Exercise details -> Give the number of lines in the data below where the word "date" appears, and nothing besides.

Data for the task START

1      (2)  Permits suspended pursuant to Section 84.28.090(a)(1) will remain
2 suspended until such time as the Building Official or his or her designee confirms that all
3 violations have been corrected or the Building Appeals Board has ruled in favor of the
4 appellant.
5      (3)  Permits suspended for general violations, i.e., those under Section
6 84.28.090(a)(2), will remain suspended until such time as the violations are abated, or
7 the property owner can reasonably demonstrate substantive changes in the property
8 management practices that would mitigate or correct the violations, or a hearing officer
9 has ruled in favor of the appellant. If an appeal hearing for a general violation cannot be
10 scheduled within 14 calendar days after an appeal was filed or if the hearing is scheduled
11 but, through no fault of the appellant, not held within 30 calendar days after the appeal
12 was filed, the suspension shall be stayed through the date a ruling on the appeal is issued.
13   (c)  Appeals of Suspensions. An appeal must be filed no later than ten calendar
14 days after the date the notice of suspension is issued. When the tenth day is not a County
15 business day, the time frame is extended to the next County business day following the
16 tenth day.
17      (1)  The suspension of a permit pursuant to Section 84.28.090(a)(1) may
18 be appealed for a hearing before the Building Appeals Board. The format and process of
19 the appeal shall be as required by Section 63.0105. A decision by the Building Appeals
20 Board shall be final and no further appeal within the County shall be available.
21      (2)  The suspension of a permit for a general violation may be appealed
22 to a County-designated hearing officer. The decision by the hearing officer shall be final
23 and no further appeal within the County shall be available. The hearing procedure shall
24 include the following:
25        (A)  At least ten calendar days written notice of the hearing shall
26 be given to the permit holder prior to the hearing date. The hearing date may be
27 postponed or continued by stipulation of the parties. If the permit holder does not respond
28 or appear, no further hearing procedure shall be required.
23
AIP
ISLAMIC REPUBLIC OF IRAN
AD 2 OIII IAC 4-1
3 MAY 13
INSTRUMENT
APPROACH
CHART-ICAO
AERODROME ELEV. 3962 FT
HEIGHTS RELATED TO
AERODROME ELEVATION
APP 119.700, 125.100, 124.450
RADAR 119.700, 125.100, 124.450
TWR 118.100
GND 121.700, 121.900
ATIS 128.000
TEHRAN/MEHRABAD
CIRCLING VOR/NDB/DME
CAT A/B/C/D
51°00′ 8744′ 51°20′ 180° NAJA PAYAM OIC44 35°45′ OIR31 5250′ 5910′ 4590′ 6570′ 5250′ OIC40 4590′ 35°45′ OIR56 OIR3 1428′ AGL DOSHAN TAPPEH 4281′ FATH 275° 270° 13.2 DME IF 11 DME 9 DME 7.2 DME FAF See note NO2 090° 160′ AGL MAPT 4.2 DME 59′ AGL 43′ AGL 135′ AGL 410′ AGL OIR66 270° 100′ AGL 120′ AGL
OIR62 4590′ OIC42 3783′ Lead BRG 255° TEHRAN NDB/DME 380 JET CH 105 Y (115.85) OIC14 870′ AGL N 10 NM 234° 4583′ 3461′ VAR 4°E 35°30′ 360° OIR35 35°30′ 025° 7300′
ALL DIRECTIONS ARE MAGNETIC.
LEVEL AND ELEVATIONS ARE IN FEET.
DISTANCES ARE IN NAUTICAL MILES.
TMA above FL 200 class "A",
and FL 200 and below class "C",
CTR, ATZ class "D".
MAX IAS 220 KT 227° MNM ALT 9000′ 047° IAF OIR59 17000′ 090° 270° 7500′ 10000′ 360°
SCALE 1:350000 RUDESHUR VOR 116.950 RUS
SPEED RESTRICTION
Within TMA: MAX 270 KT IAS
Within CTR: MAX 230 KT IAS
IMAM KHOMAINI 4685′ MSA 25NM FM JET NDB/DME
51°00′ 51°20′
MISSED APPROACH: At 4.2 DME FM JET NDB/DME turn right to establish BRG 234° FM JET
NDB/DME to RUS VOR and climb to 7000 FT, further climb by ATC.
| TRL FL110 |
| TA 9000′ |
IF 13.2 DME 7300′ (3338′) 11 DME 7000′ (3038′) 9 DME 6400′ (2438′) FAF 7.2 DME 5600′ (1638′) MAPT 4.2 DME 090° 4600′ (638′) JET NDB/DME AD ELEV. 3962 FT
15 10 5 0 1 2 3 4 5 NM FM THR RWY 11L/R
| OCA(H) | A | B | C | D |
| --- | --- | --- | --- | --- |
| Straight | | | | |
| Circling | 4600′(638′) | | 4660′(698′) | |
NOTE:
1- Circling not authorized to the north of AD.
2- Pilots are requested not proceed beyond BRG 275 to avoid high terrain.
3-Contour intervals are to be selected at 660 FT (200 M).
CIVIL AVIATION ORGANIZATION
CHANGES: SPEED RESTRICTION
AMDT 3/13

Data for the task END

Exercise solution -> 3